Steps to reproduce the problem

Register sedona, and get an example dataset.

import geodatasets as gds
import geopandas as gpd

from pyspark.sql import functions as F
import sedona.spark
sedona.spark.SedonaContext.create(spark)

name = 'nybb'
f = f'/dbfs/tmp/{name}.parquet'
sf = f.replace('/dbfs/', 'dbfs:/')

path = gds.get_path(name)
gdf = gpd.read_file(path)
gdf.to_parquet(f)

This fails to read that dataset in.

sdf = spark.read.format('geoparquet').load(sf)

display(sdf)
>>> java.lang.NoSuchMethodException: java.lang.NoSuchMethodError: org.apache.spark.sql.internal.SQLConf.parquetFilterPushDownStringStartWith()Z

But I can save as geoparquet.

sdf = spark.read.parquet(sf).withColumn('geometry', F.expr('ST_GeomFromWKB(geometry)'))

sdf.write.format('geoparquet').save(sf)

gdf = gpd.read_parquet(f)
gdf.explore()

Am I missing out on bbox and indexing performance not using GeoParquet?

Settings

Sedona version = 1.4.1 Apache Spark version = 3.4.0 API type = Python Scala version = 2.12 JRE version = 1.8 Python version = 3.10 Environment = Azure Databricks - DBR 13.2

I don't believe it is due to my config/init script. I have previously failed to use GeoParquet on DBR 9 LTS, and 12 LTS, would it help to recreate those errors?

Kontinuation commented 1 year ago

Sedona 1.4.1 has 2 spark-shaded jars for scala 2.12 named sedona-spark-shaded-3.0_2.12-1.4.1.jar and sedona-spark-shaded-3.4_2.12-1.4.1.jar.

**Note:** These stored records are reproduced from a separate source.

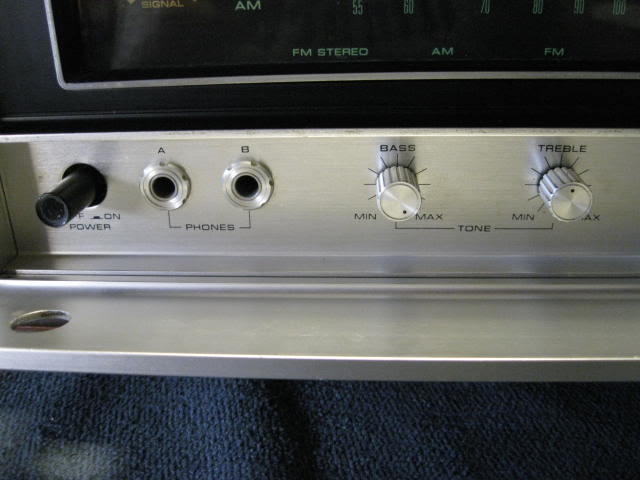
Image resolution: width=640 pixels, height=480 pixels. Find the location of `knob`. knob is located at coordinates (402, 200).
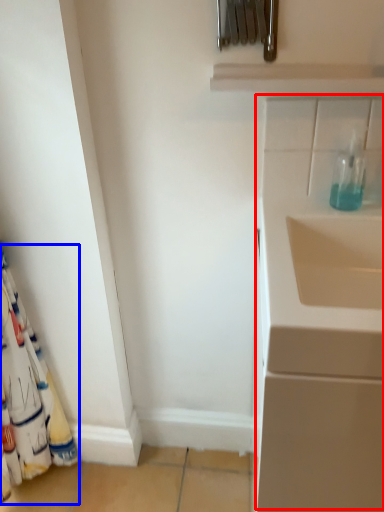
Question: Among these objects, which one is nearest to the camera, wide (highlighted by a red box) or curtain (highlighted by a blue box)?

Choices:
 (A) wide
 (B) curtain

Answer: (A)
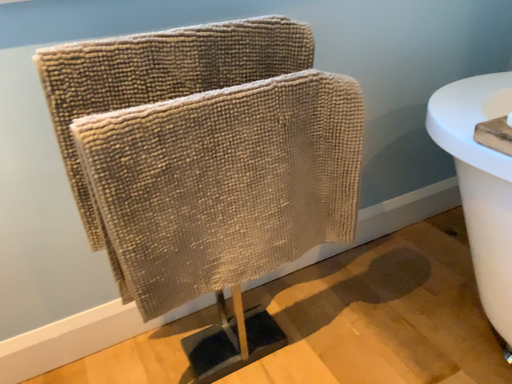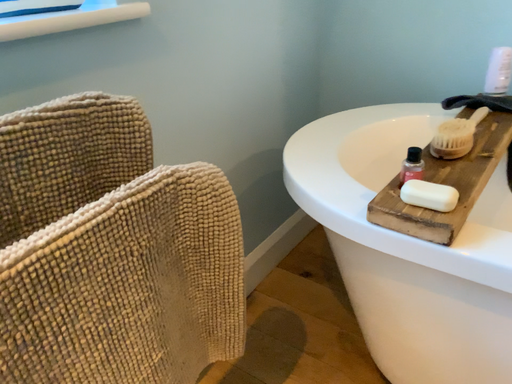
Question: Which way did the camera rotate in the video?

Choices:
 (A) rotated right
 (B) rotated left

Answer: (A)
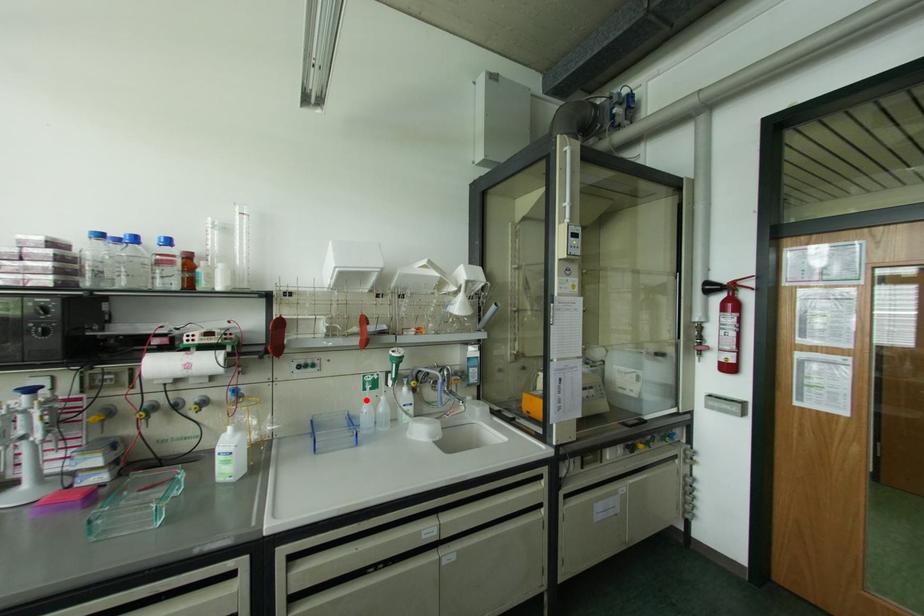
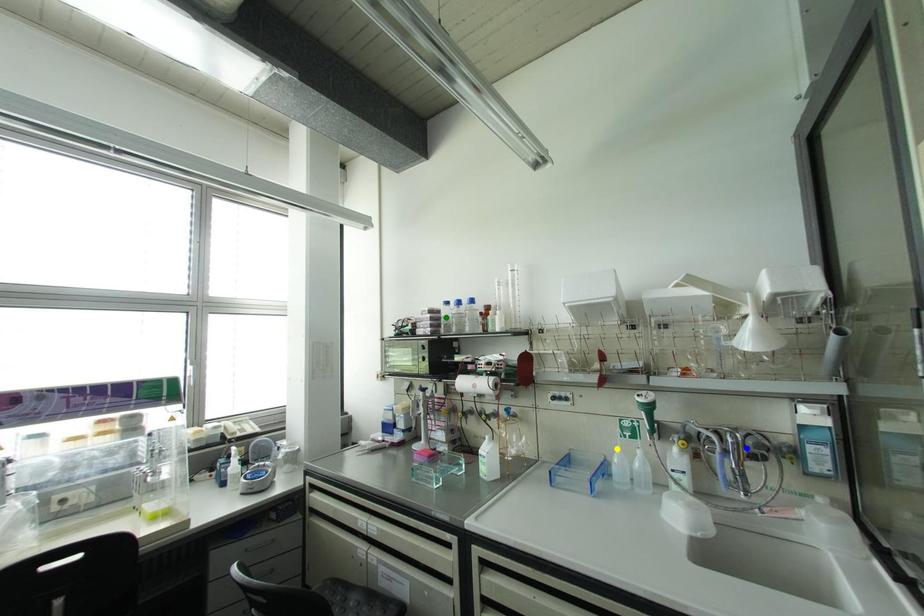
Question: I am providing you with two images of the same scene from different viewpoints. A red point is marked on the first image. You are given multiple points on the second image. Which point in image 2 represents the same 3d spot as the red point in image 1?

Choices:
 (A) blue point
 (B) yellow point
 (C) green point

Answer: (B)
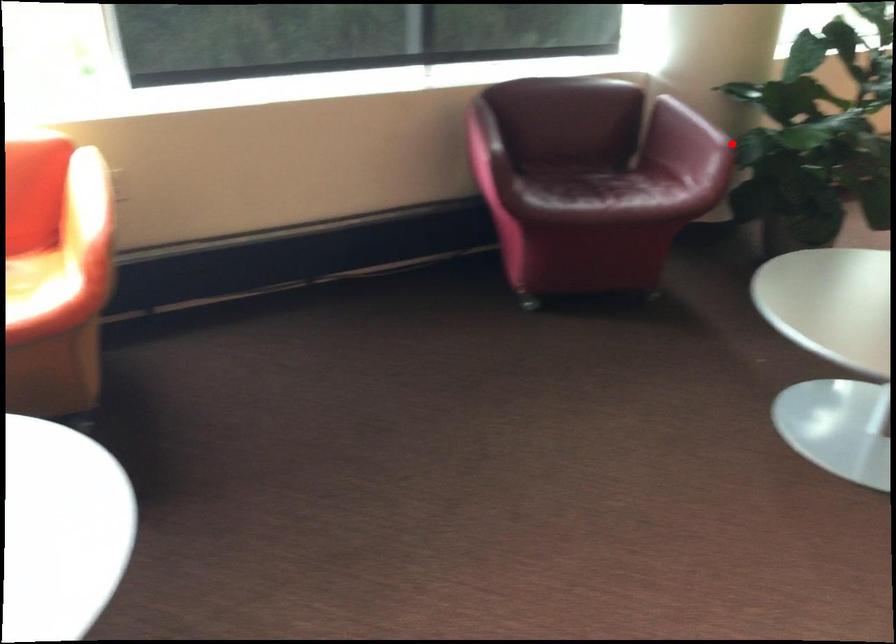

If you are using sedona-spark-shaded-3.0_2.12-1.4.1.jar in your Databricks cluster, you can try switching to sedona-spark-shaded-3.4_2.12-1.4.1.jar, which is targeting Spark 3.4.

The GeoParquet reader also has a known problem of not working on Databricks with photon enabled. If your cluster does not have photon enabled, switching the spark-shaded jar should solve this problem.

aw-west-defra commented 1 year ago

Thank you! I was using spark version 3.0 instead of 3.4.